Plan to divide California into 6 states advances - davidbarker
http://www.washingtonpost.com/business/technology/plan-to-divide-california-into-6-states-advances/2014/02/20/2d46fc70-9a90-11e3-9900-dd917233cf9c_story.html

======
VLM
"Draper said the smaller governments would be more responsive to the needs of
residents and communities"

Why? I've lived in big states, little states, and now in the middle, and the
possible ratios are quite large, lots bigger than a mere six or so, and I
assure you the DMV in little states didn't love me any more than in
megastates. Or the state revenue dept, or any other.

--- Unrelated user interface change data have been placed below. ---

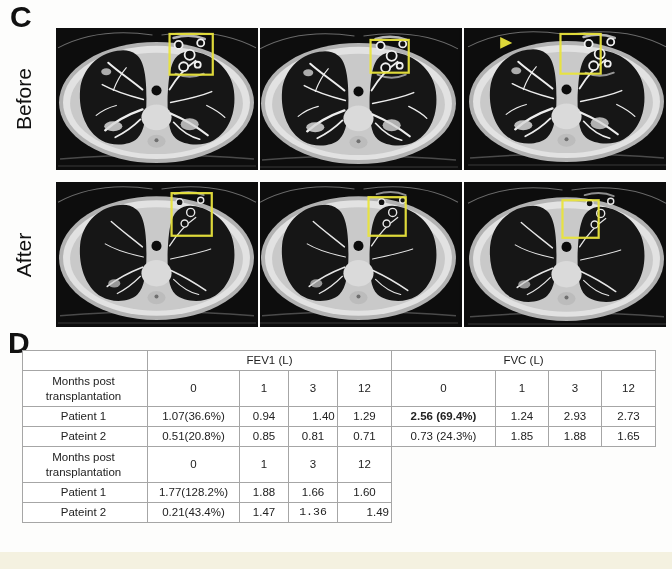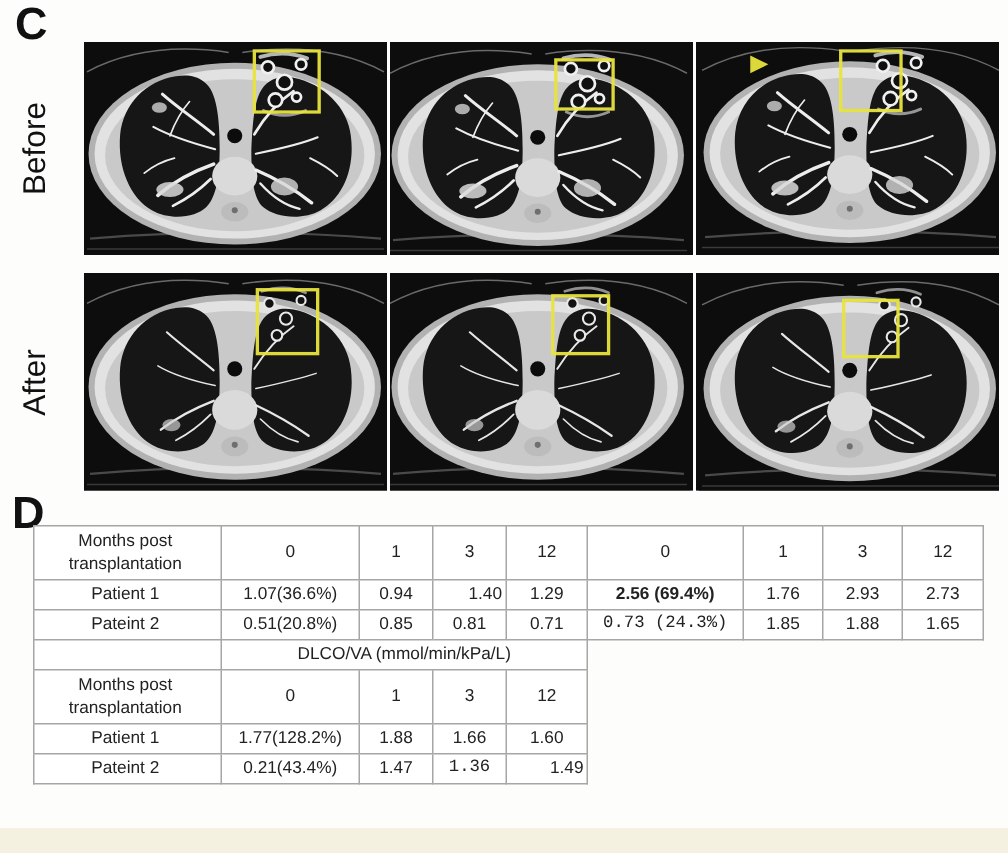"FEV1 (L)" tr.hrow { html: none -> <tr> <td></td> <td>FEV1 (L)</td> <td>FVC (L)</td> </tr> }
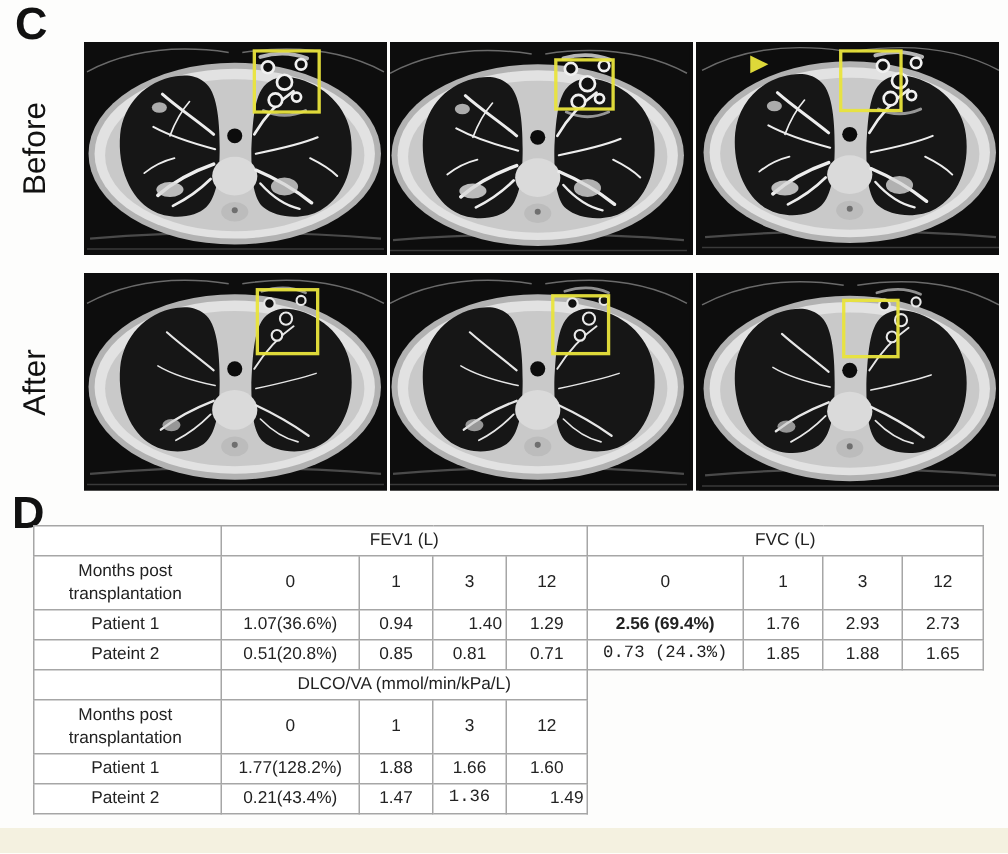"1.76" td { text: 1.76 -> 1.24 }
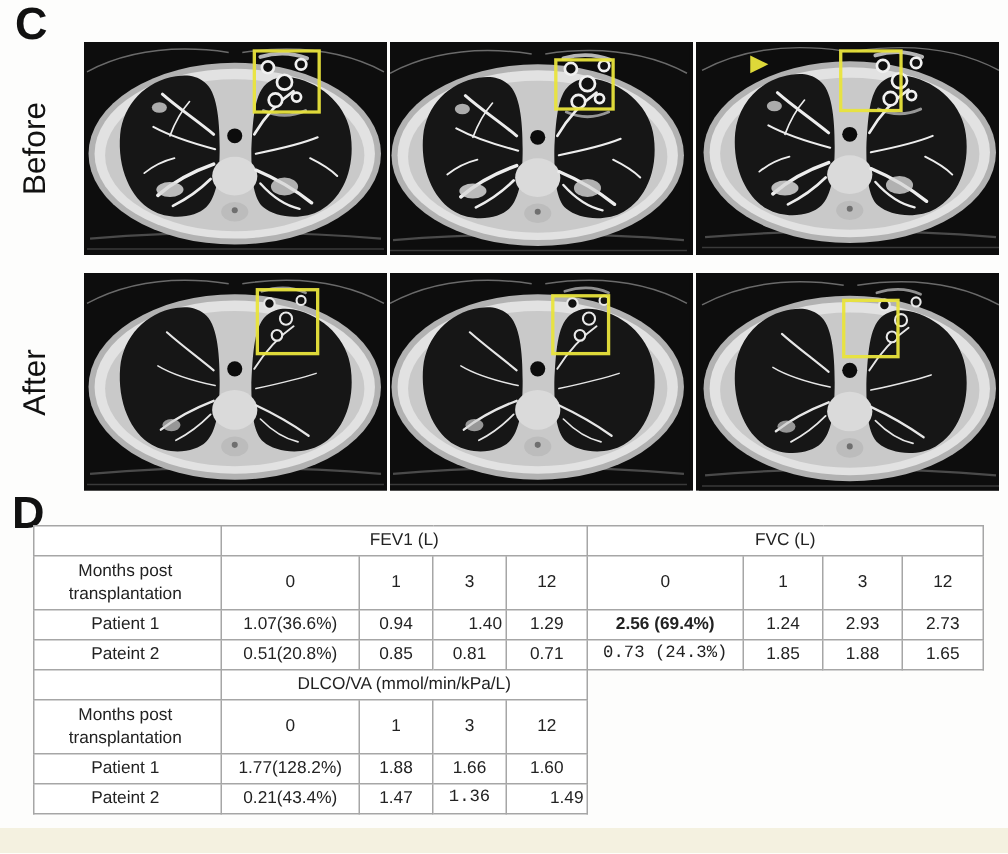"0.73 (24.3%)" td { font-family: Liberation Mono, monospace -> none }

Individual citizens in the USA don't matter any more unless they're in the
neofeudal overclass, but even for the elite, the only real effect will be
"formerly state wide, now 6-state wide" businesses will have six times the
hassle, six times the election campaign contributions required to obtain
service, six times the paperwork, I'm not seeing an advantage. And again, in
my experience, if anything, big state governments stay "bought" better than
small state governments, or at least there isn't a factor of six gain. Who is
easier to purchase, an Illinois governor all of which have ended up in prison,
or a Wisconsin governor few of which (none? although we're getting real close
now...) have ended up in prison. The big guys are easier to buy, over more
than a factor of six.